Expertos participantes en las jornadas sobre memoria histórica organizadas por Ganemos han denunciado este sábado la "impunidad del franquismo" a día de hoy mientras que han defendido que la memoria histórica recupera el ADN social.
La primera ponente ha sido la profesora titular de Historia de la Universidad Complutense de Madrid, Mirta Núñez, cabecera de la cátedra con la que inicialmente contó el Ayuntamiento de Manuela Carmena para dar los primeros pasos en la aplicación de la Ley de Memoria Histórica, antes de que se constituyese el comisionado presidido por Paca SauquilloEste cambio fue criticado por Ganemos Madrid, una de las almas de Ahora Madrid.

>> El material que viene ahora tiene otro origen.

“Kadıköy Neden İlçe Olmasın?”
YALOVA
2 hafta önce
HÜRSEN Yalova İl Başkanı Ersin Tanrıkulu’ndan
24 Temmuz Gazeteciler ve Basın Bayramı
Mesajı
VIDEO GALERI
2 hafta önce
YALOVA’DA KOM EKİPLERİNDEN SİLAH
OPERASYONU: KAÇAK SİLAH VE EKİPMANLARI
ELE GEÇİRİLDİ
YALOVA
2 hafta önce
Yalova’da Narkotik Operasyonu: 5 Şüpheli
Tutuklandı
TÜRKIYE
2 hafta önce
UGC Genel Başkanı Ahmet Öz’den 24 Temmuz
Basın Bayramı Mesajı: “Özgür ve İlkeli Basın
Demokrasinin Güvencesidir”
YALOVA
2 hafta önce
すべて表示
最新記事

Núñez ha hecho un repaso por cuestiones como el miedo en la represión, los niños perdidos, las fosas, la apatía y el individualismo. Ha resaltado que la historia "recupera el ADN social gracias a la memoria histórica".

Sobre la reflexión que hizo en su momento la alcaldesa de Madrid para renombrar en Valle de los Caídos por el de la Paz, la catedrática ha mostrado su rechazo. "No se trata de hacer nuestro uno de los baluartes del franquismo", ha argumentado.

El abogado especializado en crímenes del franquismo, Eduardo Ranz, que denunció al Ayuntamiento por la no aplicación de la Ley de Memoria Históruca, ha sido el siguiente en tomar la palabra destacando la importancia de retirar la simbología franquista que hoy en día sigue presente en las calles, así como en escudos y banderas. El letrado ha hecho un repaso sobre la gran cantidad de denuncias que se están interponiendo para retirar la simbología franquista, sin olvidar la "importancia de tener acceso a los archivos".

"La verdadera memoria histórica se vive en los pueblos", ha asegurado Ranz, quien ha finalizado su charla poniendo de relieve la obligación de los ayuntamientos de elaborar un catalogo de simbología franquista para facilitar su posterior retirada de la vía pública. También, ha abogado por proceder a las exhumaciones por vía civil, por retirar esa simbología por vía administrativa y por ir a una buena regulación y acceso a archivos para que "no pasen otros 40 años de democracia y esto sea un problema aún sin resolver".

El abogado y activista de memoria histórica Andreu García ha hablado sobre los presos políticos republicanos y los trabajos forzados y campos de trabajo que formaban parte de la dictadura. "Deseamos dar a conocer algo tan importante para el desarrollo de una sociedad democrática como la memoria histórica del presente", ha explicado.